Governments increasingly rely on large amounts of data to provide services ranging from mobility and air quality to child welfare and policing programs. While governments have always relied on data, their increasing use of algorithms and artificial intelligence has fundamentally changed the way they use data for public services.
These technologies have the potential to improve the effectiveness and efficiency of public services. But if data is not handled thoughtfully, it can lead to inequitable outcomes for different communities because data gathered by governments can mirror existing inequalities. To minimize this effect, governments can make inclusion an element of their data practices.
To better understand how data practices affect inclusion, we – scholars of public affairs, policy and administration – break down government data practices into four activities: data collection, storage, analysis and use.
Collection
Governments collect data about all manner of subjects via surveys, registrations, social media and in real time via mobile devices such as sensors, cellphones and body cameras. These datasets provide opportunities to shape social inclusion and equity. For example, open data can be used as a spotlight to expose health disparities or inequalities in commuting.
At the same time, we found that poor-quality data can worsen inequalities. Data that is incomplete, outdated or inaccurate can result in the underrepresentation of vulnerable groups because they may not have access to the technology used to collect the data. Also, government data collection might lead to oversurveillance of vulnerable communities. Consequently, some people may choose to avoid contributing data to government institutions.
To foster inclusive practices, government practitioners could work with citizens to develop inclusive data collection protocols.
Storage
Data storage refers to where and how data is stored by the government, such as in databases or cloud data storage services. We found that government decisions about access to stored data and data ownership might lead to administrative exclusion, meaning unintentionally restricting citizen access to benefits and services. For example, administrative registration errors in applications for services and the difficulty citizens experience when they attempt to correct errors in stored data can lead to differences in how governments treat them and even a loss of public services.
We also found that personal data might be stored with cloud vendors in data warehouses outside the influence of the government organizations that initially created and collected the data. While governments are typically required to follow rigorous data collection practices, data storage companies do not necessarily need to comply with the same standards.

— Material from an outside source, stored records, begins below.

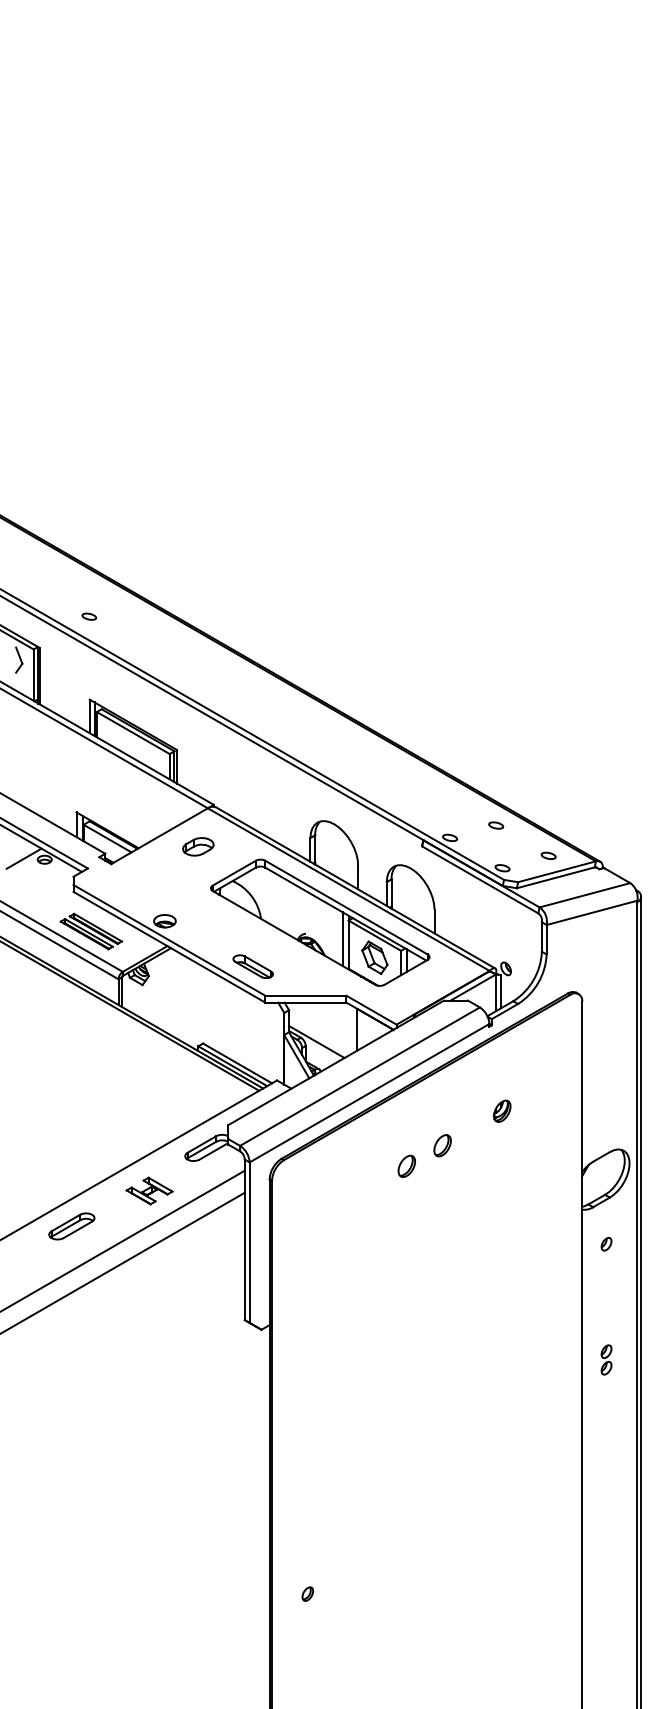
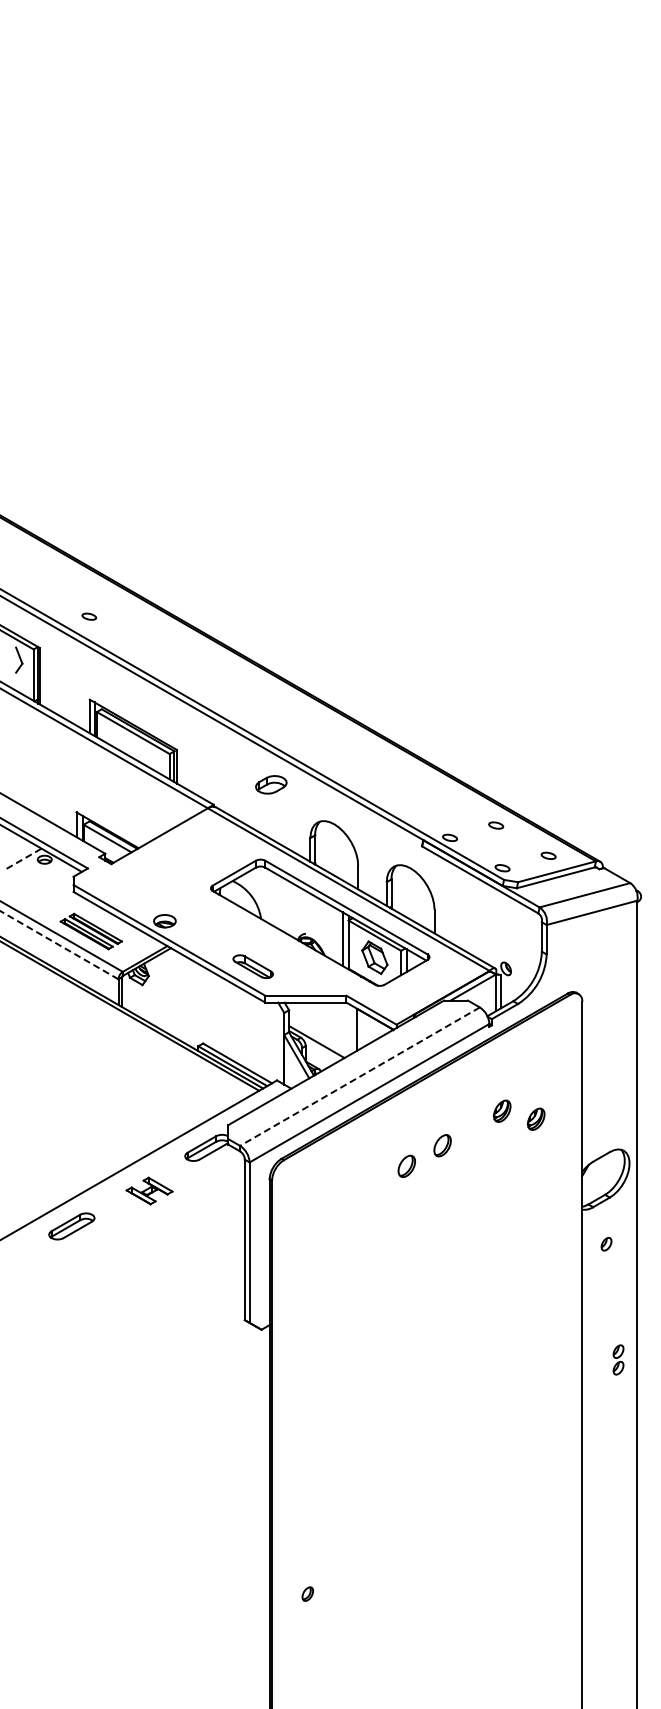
part at (198, 846) position: (198, 846) -> (271, 784)
line at (24, 858): solid -> dashed
line at (58, 944): solid -> dashed
line at (359, 1076): solid -> dashed
part at (536, 1118): none -> present
line at (123, 1240): present -> none
line at (123, 1262): present -> none
line at (641, 1300): present -> none
part at (606, 1359) position: (606, 1359) -> (618, 1359)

To overcome this problem, governments can set transparency and accountability requirements for data storage that foster inclusion.
Analysis
One important way governments analyze data to extract information is by using algorithms. For example, predictive policing uses algorithms to predict where crime will occur.

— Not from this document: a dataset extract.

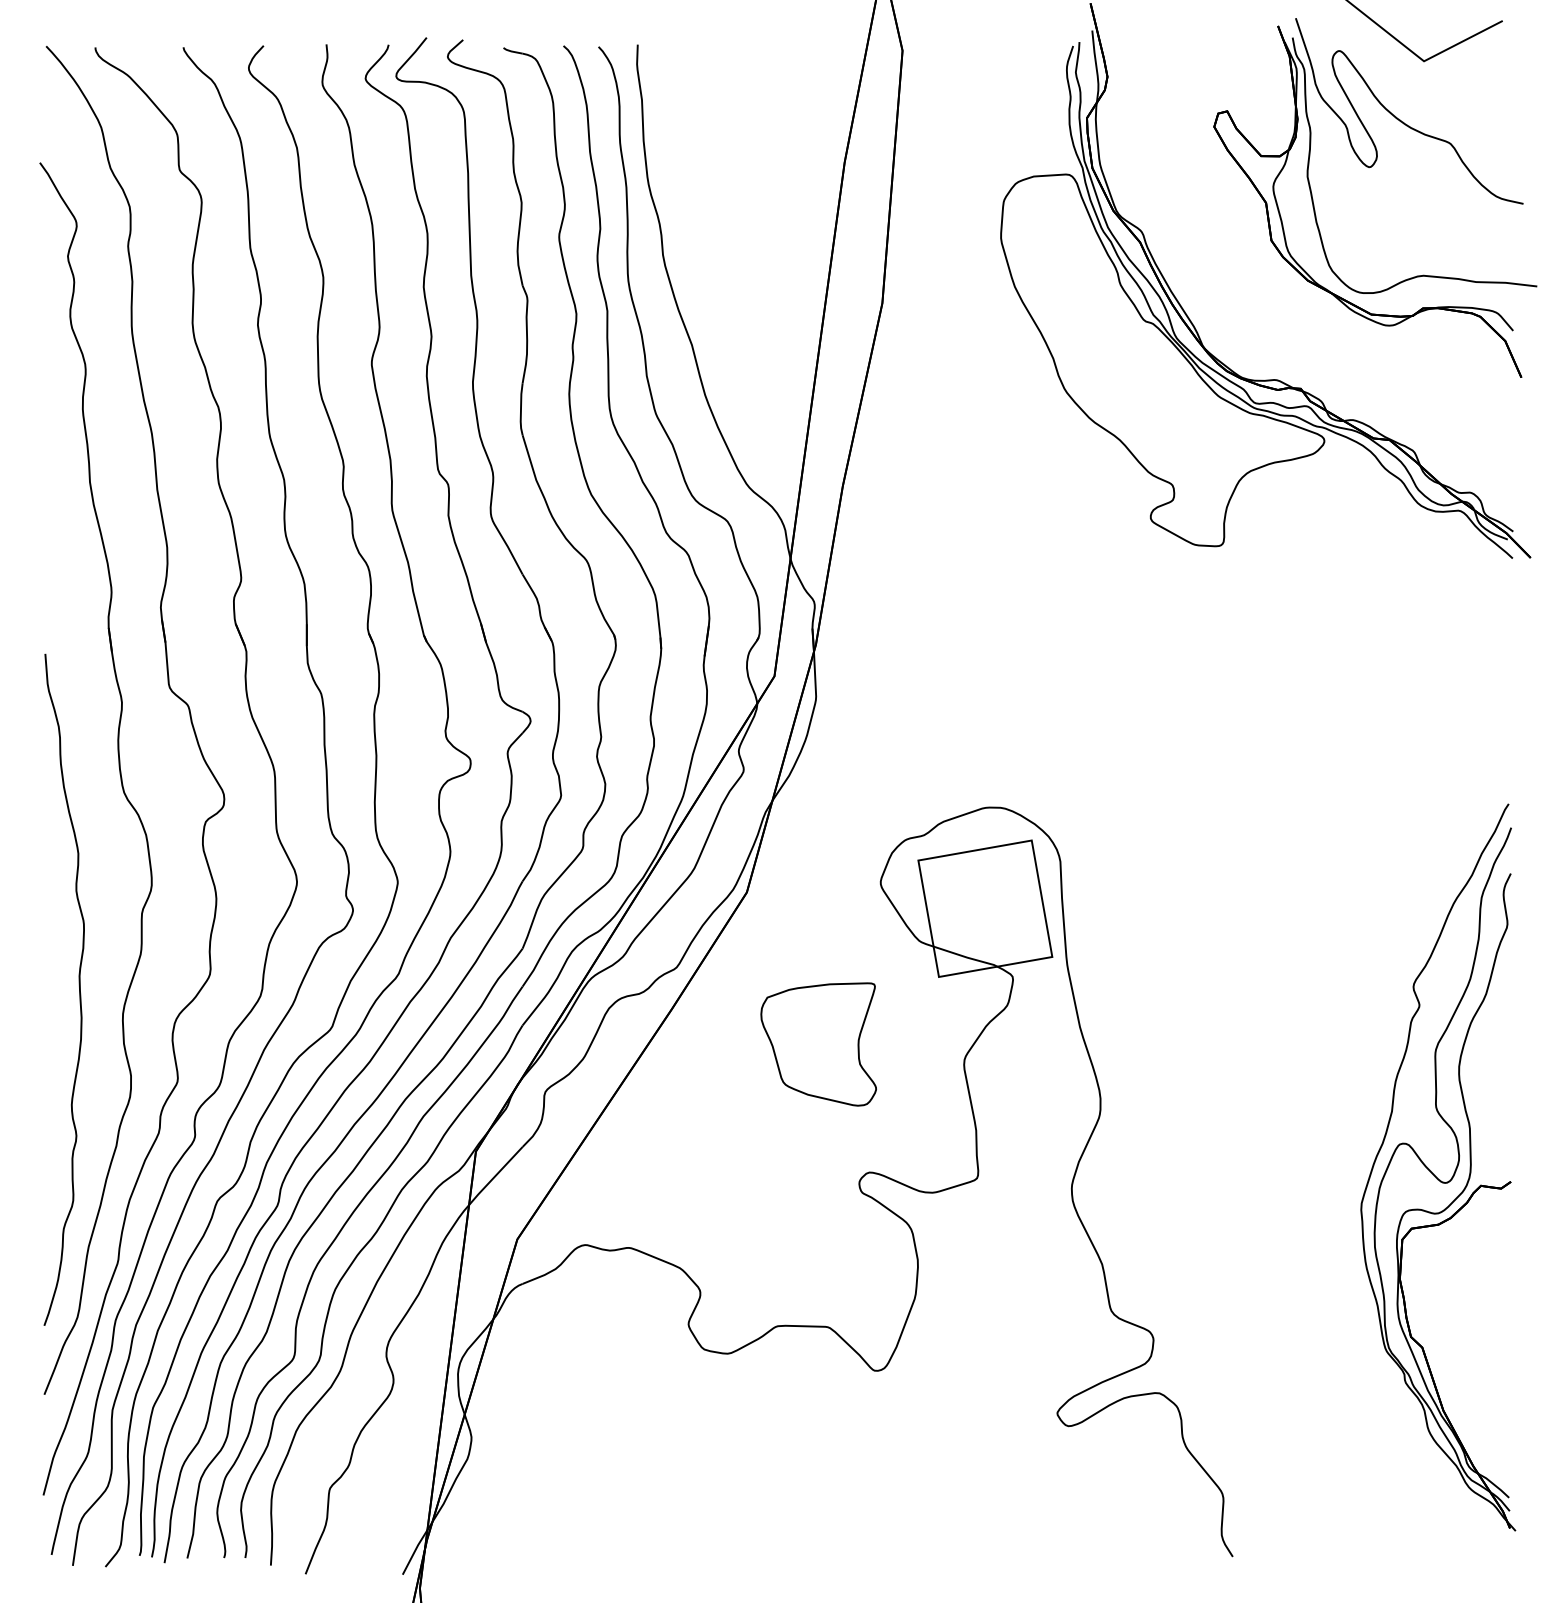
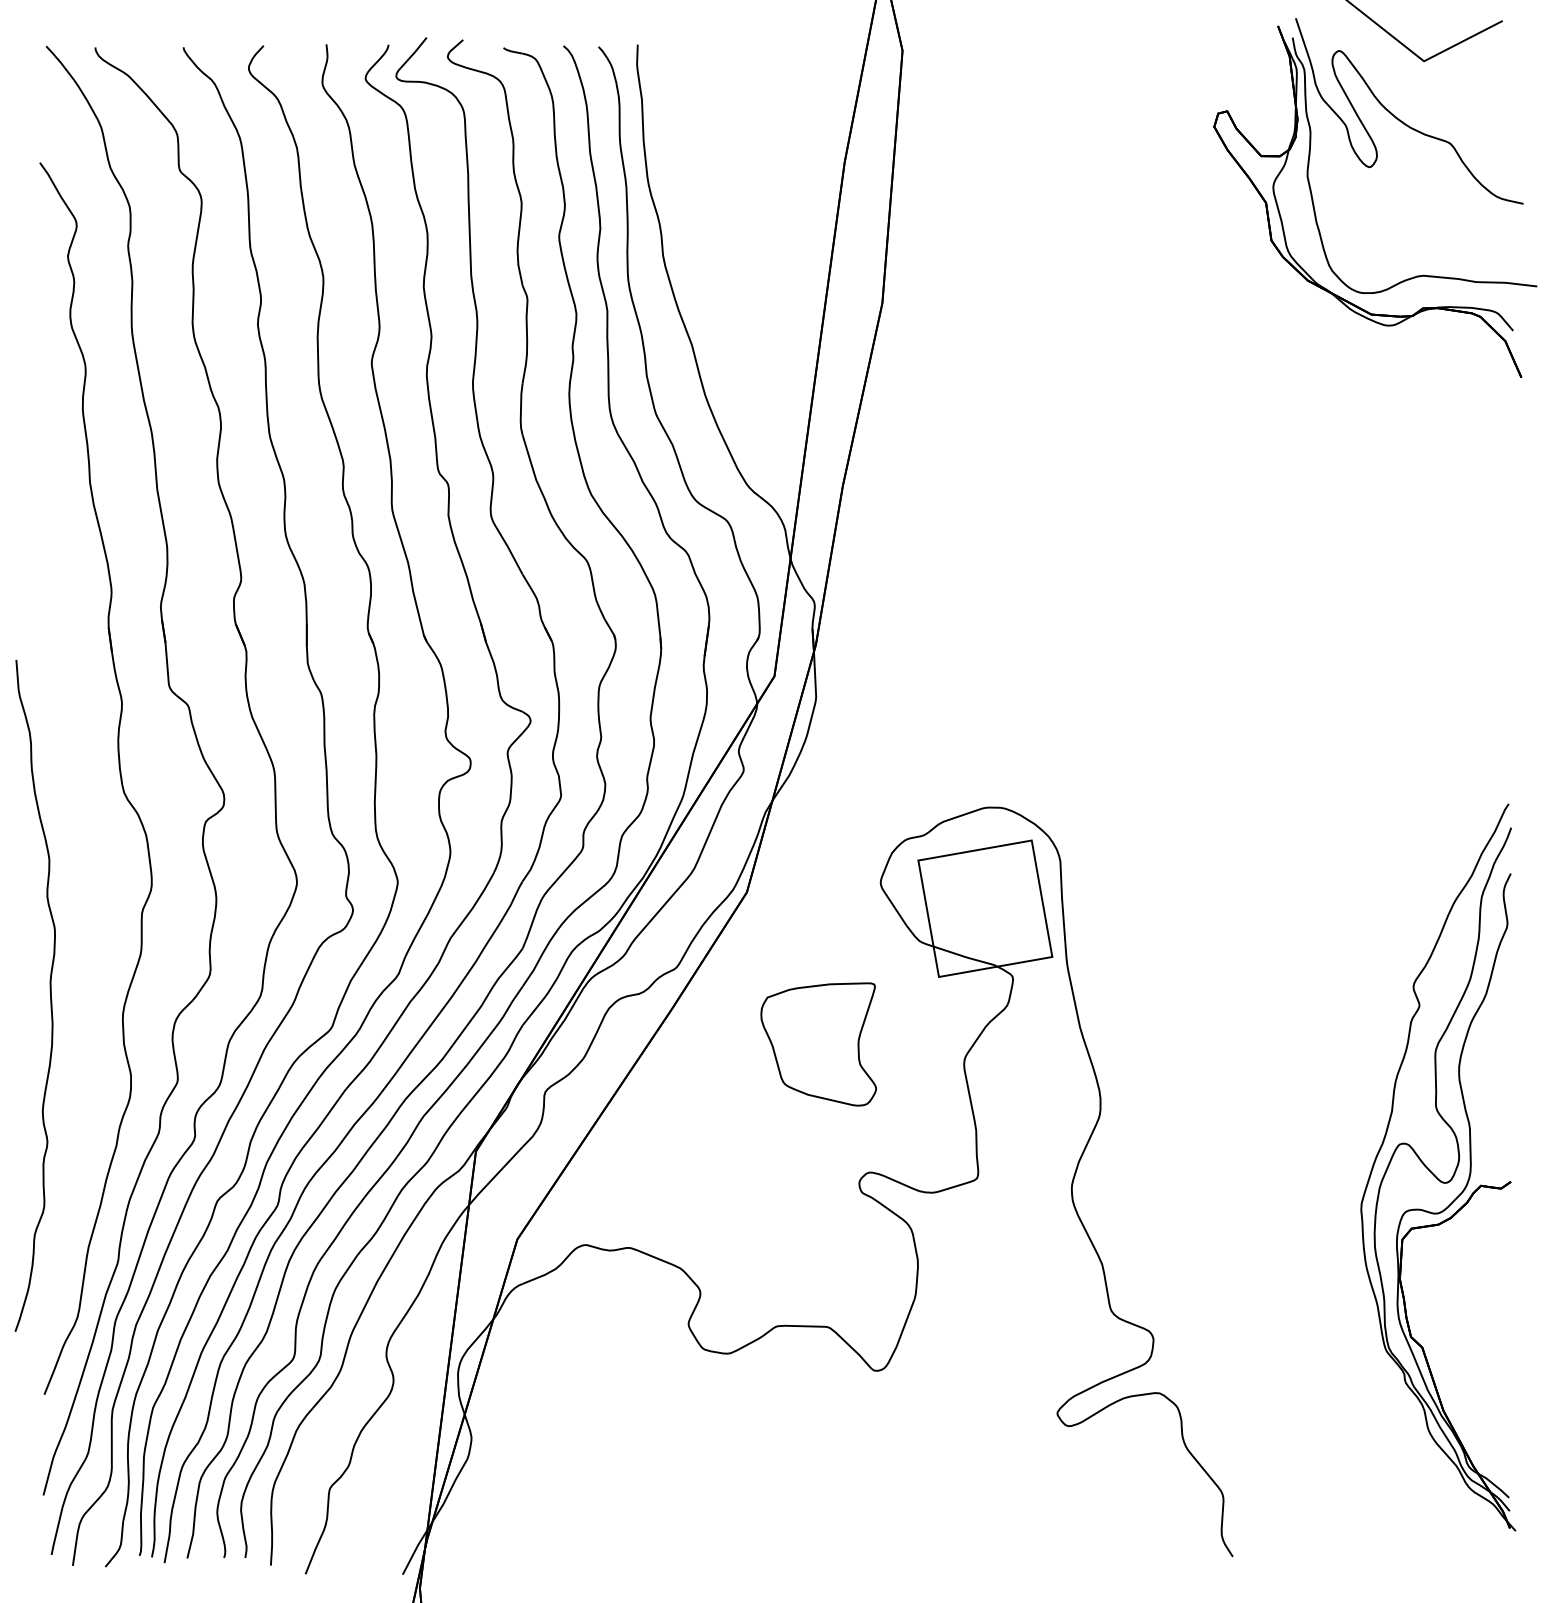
part at (1194, 325): present -> none
curve at (78, 985) position: (78, 985) -> (49, 991)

A key question is who is conducting the analysis. Those who might be providing data, such as citizens or civil society organizations, are less likely to analyze the data. Citizens may not have the skills, expertise or the tools to do so. Often, external experts conduct the analysis, and they might be unaware of the historical context, culture and local conditions of the data. In that way, data may also construct and reinforce inequalities.
To foster inclusion, governments could diversify and increase the training of the teams who perform the analyses and write the algorithms so that they can interpret data within its larger historical and political context.
Using the data
Finally, governments are using the results of data analysis to inform public service provision. For example, data-driven visualizations, such as maps, might be used to make decisions about where to direct police officers. However, this might also lead to disproportionate surveillance of different groups.
Another issue is “function creep.” Data might be collected for one purpose but is often eventually used for other purposes or by other government agencies, possibly leading to misuse of data and the reproduction of inequalities.
Digital literacy programs for both government professionals and the public can facilitate a better understanding of how data is visualized and used.
Building inclusion into the process
It is important to highlight that these activities – collection, storage, analysis and use – are linked. Inequalities in the early stages may eventually lead to inequitable outcomes in the form of policies, decisions and services.
Additionally, we found a conundrum: On the one hand, the invisibility of vulnerable groups in data collection can result in inequalities. Therefore, different groups should be included in the activities of the data process. On the other hand, this can also be problematic because digital footprints can lead to oversurveillance of the same groups.
Reconciling these conflicting concerns requires an ethical reflection: pausing before embracing data and reflecting on its purpose, limitations and long-term implications for inclusion.
The four activities are a repeated rather than linear process in which governments, citizens and third parties embrace inclusive data strategies. This means looking at what was created, including diverse voices and understanding the analysis, results and consequences of decisions. And it means consistently changing aspects of the process that do not foster inclusion.